In this summary of the commentary, we will highlight the key points from each of those sections.
Assessing the Emotional Effect of Diabetes
Most of the questionnaires used to assess the effects of emotional distress are self-reports, and these “have been shown to be more reflective of general emotional distress than MDD.”
Also, these measurements tend to overlook the fact that some physical diabetes symptoms can be mistaken for MDD symptoms—so the symptoms are, indeed, captured, but they are inappropriately pathologized.
Ignoring the life context for the depressive symptoms is especially problematic for patients with diabetes. This life context—the ups and downs of living with a chronic condition—is crucial for understanding the link between diabetes and emotional distress caused by diabetes. As the authors write, “The current MDD-focused model ignores this context and when applied to patients with diabetes leads to an underappreciation of the impact demanding treatment regimens, ongoing threats of serious complications, and association functional impairment that may contribute to the experience of distress.”

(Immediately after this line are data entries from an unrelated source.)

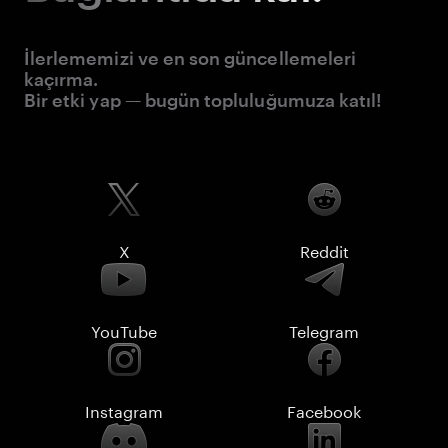
İlerlememizi ve en son güncellemeleri
kaçırma.
Bir etki yap — bugün topluluğumuza katıl!
X
Reddit
YouTube
Telegram
Instagram
Facebook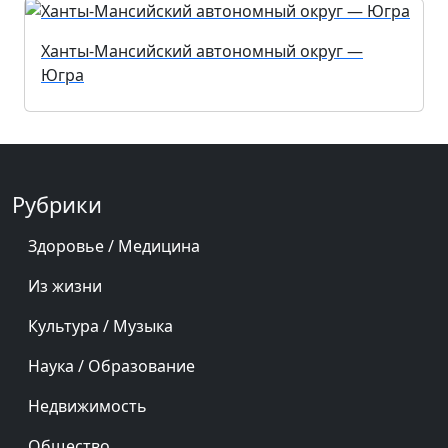
Ханты-Мансийский автономный округ —
Югра
Рубрики
Здоровье / Медицина
Из жизни
Культура / Музыка
Наука / Образование
Недвижимость
Общество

Assessing the Effectiveness of Treatments
Since the assessment of depression in diabetes patients has focused on MDD, there has been a narrow focus on treatments. Antidepressants, for example, have been studied, but the commentary authors suggest that interventions “have not attended to the co-occurring, linked problems of living with and managing the stress of diabetes. Moreover, they have failed to show compelling evidence that amelioration of MDD leads to improved diabetes management or glycemic control.”
The authors suggest that addressing the co-occurring problems can lead to co-occurring improvements in diabetes distress and diabetes.
A New Treatment Model
While acknowledging that this does not fit with the current model of care in America, the authors suggest that ongoing clinical conversations about diabetes distress are crucial. As they write, “Even brief conversations that label feelings, link them to difficulties with self-management and normalize emotional reactions to diabetes issues can be re-assuring.”
This is an excellent review article of the key issues around emotional distress in diabetes and how distress differs from depression. Of key importance is the recognition that categorizing patients into mental health diagnostic categories, such as major depressive disorders, while useful may miss important psychological issues that have clinical relevance in patients with diabetes. The authors argue for ongoing conversations about how best to deal with this issue. As noted previously, global (SPD) and disease-specific (diabetes distress etc.) all seem to have significant detrimental effects on diabetes outcomes, yet until recently very few studies evaluated these effects. Even now, few clinicians are aware of these nuances and many are not incorporating the emerging evidence into their clinical decision-making process. Therefore, as rightfully noted by the authors, more research is needed to better understand the role of global and disease-specific distress in diabetes and strategies for treatment and prevention.